In their reply brief, the Sotos again urge this Court to interpret their policy liberally. They cite General Accident Ins. Co. v. Olivier, 574 A.2d 1240 (R.I.1990), where a passing motorist shot the victim as she stood 117 feet away from her car, waiting to give a statement to police about an accident. The court there held that it was unnecessary for the auto to be the instrumentality of the injury since the policy should be interpreted to effect broad coverage. Id. at 1242. See also United Services Auto. Ass’n v. United States Fire Ins. Co., 36 Cal.App.3d 765, 111 Cal. Rptr. 595 (1973).
*613The Fund argues that Arizona law precludes it from paying claims such as this. It contends that under A.R.S. sections 20-661(3) and 20-664(A)(l), it may pay only those claims covered under an insolvent insurer’s policy. The Fund cites Brenner for the proposition that there need be a causal link between the injury and the use of the automobile. 8 Ariz.App. at 277, 445 P.2d at 479. The Fund also relies on Ruiz, where a passenger in one car suffered injuries from a drive-by shooting. There the Supreme Court held that a plaintiff must show that the auto caused the injuries, not merely facilitated them. 177 Ariz. at 102-03, 865 P.2d at 763-64. The Fund argues that if the car in Ruiz was a mobile gun platform, then the truck in this case was merely a “mobile boom box.” It argues that the injuries could have happened even if the victims had been playing any stereo not in the truck. According to the Fund, had the three men been using a “boom box” unattached to a vehicle, Meraz could have been just as provoked to shoot them.

RESOLUTION

Interpretation of insurance contracts is a question of law for this court to decide.

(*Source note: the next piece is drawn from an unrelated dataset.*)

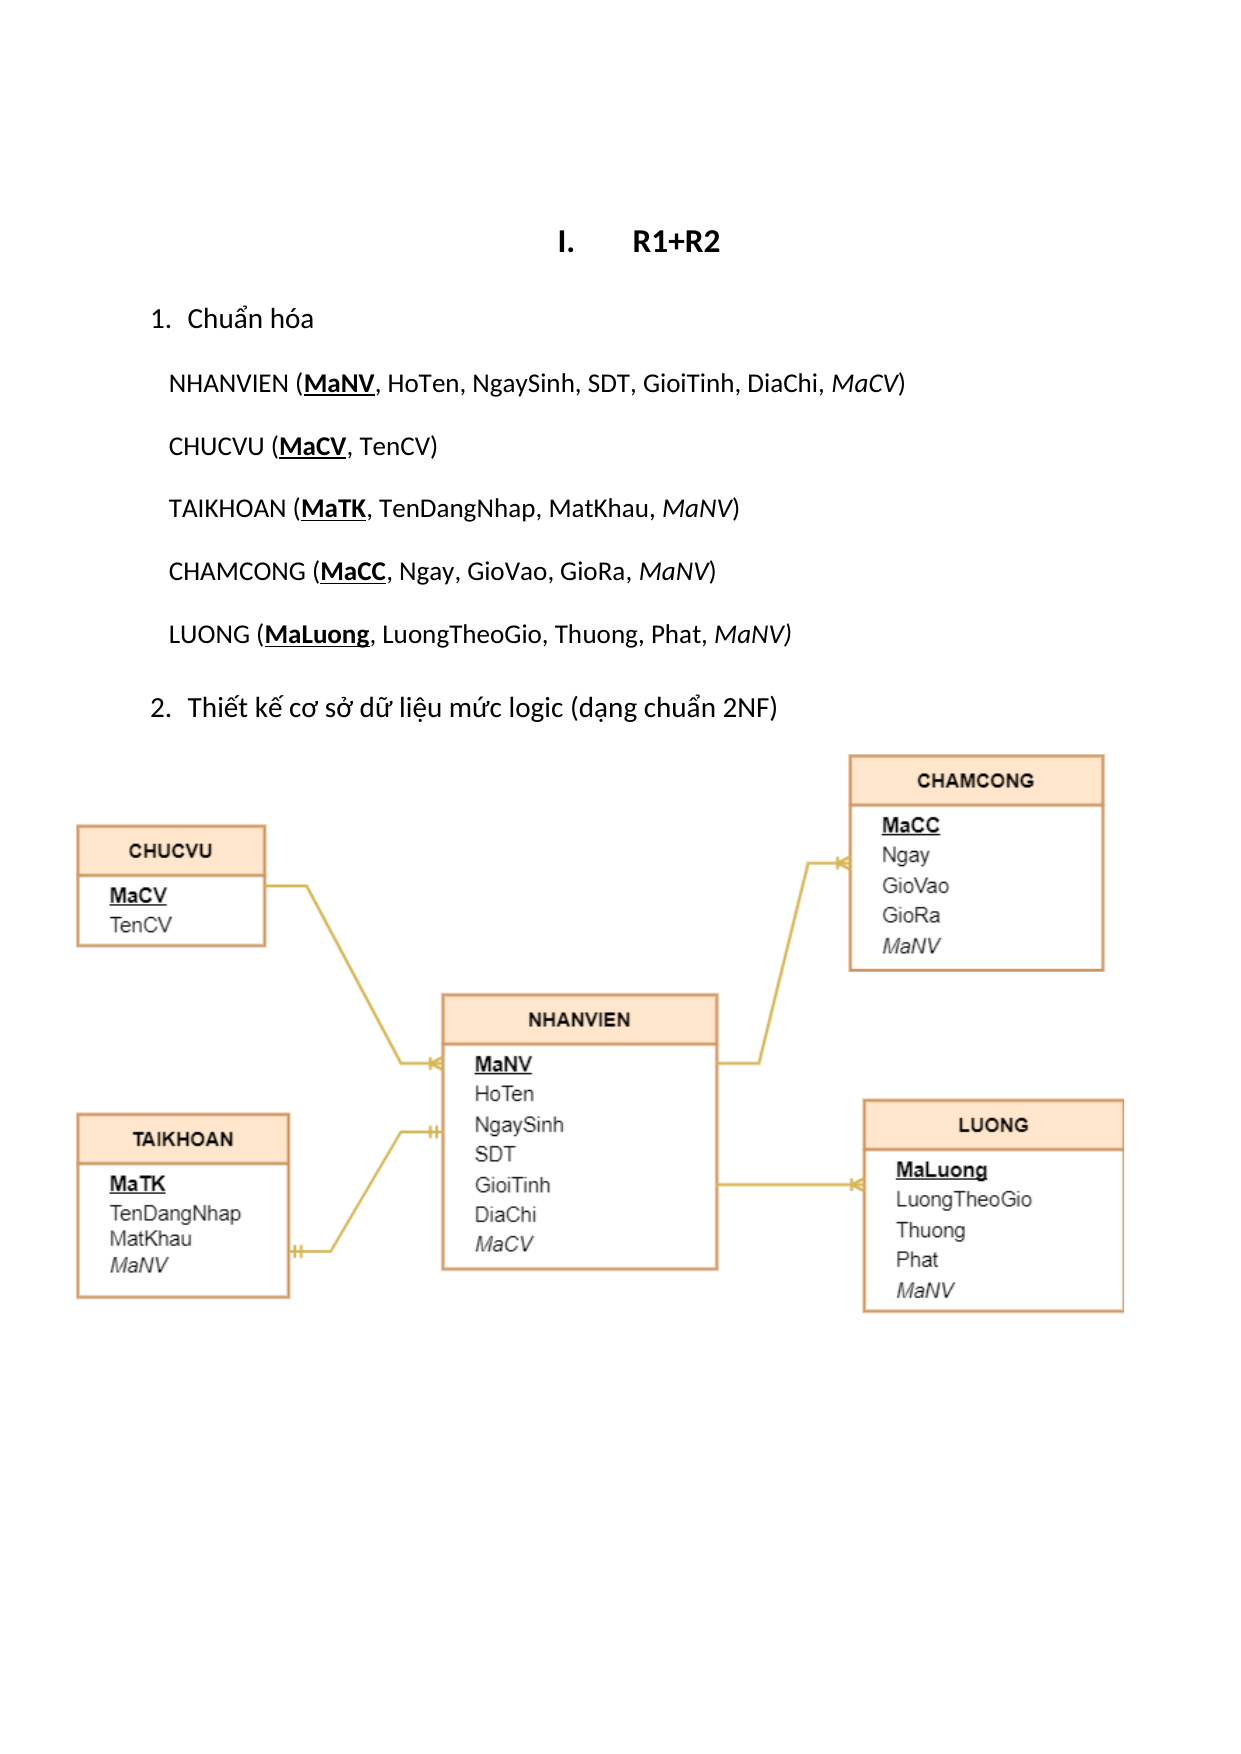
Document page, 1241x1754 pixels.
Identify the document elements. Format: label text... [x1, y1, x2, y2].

Thomas v. Liberty Mut. Ins. Co., 173 Ariz. 322, 324, 842 P.2d 1335, 1337 (App. 1992). Where no ambiguity exists, this court does not invent ambiguity and resolve it to expand coverage. Id. at 325, 842 P.2d at 1338. A court does not revise a policy to increase risk or extend liability but interprets unambiguous terms according to their ordinary meaning. Id.; see also Brenner, 8 Ariz.App. at 277, 445 P.2d at 479. When determining the scope of coverage of an insurance policy, a court attempts to determine the insurer’s intent. Manning v. Summit Home Ins. Co., 128 Ariz. 79, 82, 623 P.2d 1235, 1238 (App.1980). The court examines what the insured was doing at the time of the accident and the purpose for the activity, as well as whether the insurer intended to provide coverage for certain types of accidents.
In this case, the insurer spells out its intent clearly in its policy. An accident, as the Olivier court observed, is an event which, from the perspective of the victim, is unexpected. 574 A.2d at 1242. The phrase “car accident” connotes that the event involves the car. Further, the “arising out of the use ... of a car” language implies that the death or other injury occurs as a result of the operation of the ear. Love, 121 Ariz. at 73-74, 588 P.2d at 366-67. We conclude that, for coverage to exist, an insured must be using the ear pursuant to the “inherent nature” of the vehicle. Hawkeye-Security Ins. Co. v. Gilbert, 866 P.2d 976, 979 (Idaho Ct.App.1994). The “inherent nature of an automobile” is as a means of transport, not as a “mobile boom box.”

CONCLUSION

Because the Sotos cannot make a showing that the injuries suffered by the victims arose from the ownership, maintenance, or use of the truck, the trial court did not abuse its discretion by refusing to grant a new trial. Thus, the trial court’s order granting summary judgment to the Fund was proper. Accordingly, we affirm.
NOYES, P.J., and CONTRERAS, J., concur.

. Damron v. Sledge, 105 Ariz. 151, 460 P.2d 997 (1969).